A symbolic House resolution to spotlight Long COVID each March, acknowledge its health and economic toll, and urge more research; it creates no new programs or funding and is currently in the House Energy and Commerce Committee.
Headline Summary
A nonbinding House resolution to recognize March as “Long COVID Awareness Month,” highlight the condition’s impact, and encourage more medical research—without creating new law or funding.
What It Does
H. Res. 1136 expresses the House’s support for the goals and ideals of “Long COVID Awareness Month.” It acknowledges that Long COVID can last months or years and affect multiple organs; that patients often face fatigue, limits on work, and lower quality of life; and it supports more research into causes and treatments. The resolution cites estimates that over 400 million people worldwide have been affected, that risk can rise with repeat infections (even among vaccinated people), that there is currently no specific treatment, and that Long COVID could cost the U.S. economy about $3.7 trillion over five years. It does not mandate actions, appropriate money, or change existing law.
By the Numbers (as cited in the resolution)
Who’s For It
- Primary sponsor: Rep. Valerie Foushee (D‑NC).
- Supporters argue an official awareness month reduces stigma, helps patients be taken seriously in schools and workplaces, and keeps pressure on agencies and researchers to speed up studies and care models.
- Public‑health and patient‑advocacy voices typically favor such resolutions because they elevate a condition that lacks specific treatments and clear care pathways.
Who’s Against It
- Skeptics of symbolic measures may say awareness resolutions have limited practical effect and prefer concrete legislation with funding or program requirements.
- Fiscal hawks may worry that calls for “more research” could precede future spending increases and want cost–benefit scrutiny of cited estimates.
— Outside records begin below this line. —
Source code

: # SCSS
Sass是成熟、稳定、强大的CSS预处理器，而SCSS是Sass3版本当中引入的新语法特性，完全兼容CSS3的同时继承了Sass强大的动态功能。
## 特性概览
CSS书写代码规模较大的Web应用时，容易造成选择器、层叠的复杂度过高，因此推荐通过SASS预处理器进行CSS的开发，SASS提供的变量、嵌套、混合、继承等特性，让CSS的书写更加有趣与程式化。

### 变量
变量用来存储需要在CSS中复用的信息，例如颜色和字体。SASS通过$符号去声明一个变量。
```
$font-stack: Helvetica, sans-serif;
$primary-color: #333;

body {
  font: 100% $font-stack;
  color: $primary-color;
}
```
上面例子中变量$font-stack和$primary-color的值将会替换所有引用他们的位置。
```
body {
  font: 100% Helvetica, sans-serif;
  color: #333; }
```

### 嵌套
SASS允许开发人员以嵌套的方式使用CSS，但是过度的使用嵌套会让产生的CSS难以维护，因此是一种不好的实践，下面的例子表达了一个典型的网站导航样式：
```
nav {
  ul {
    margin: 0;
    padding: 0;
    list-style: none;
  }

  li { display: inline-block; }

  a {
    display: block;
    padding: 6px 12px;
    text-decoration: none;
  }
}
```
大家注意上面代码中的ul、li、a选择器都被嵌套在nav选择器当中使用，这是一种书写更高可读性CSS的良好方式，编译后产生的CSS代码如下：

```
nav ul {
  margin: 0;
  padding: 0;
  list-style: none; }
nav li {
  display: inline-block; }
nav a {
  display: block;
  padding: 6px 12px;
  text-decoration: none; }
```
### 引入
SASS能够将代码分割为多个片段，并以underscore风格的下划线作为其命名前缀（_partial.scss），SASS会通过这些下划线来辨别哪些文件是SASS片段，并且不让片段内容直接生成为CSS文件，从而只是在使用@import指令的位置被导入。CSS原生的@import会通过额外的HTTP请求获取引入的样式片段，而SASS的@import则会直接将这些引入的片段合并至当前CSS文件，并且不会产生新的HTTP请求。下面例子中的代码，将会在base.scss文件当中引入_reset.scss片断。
- Some may question the precision of large economic-impact figures or argue Congress should focus on broader pandemic‑recovery priorities rather than designating awareness periods.
What’s Next
- Introduced
- March 25, 2026
- Current status
- Referred to the House Committee on Energy and Commerce
- Path forward
- The committee can hold hearings or take no action. If reported to the floor and adopted by a House vote, the resolution would state the House’s position and conclude there (no Senate/President step).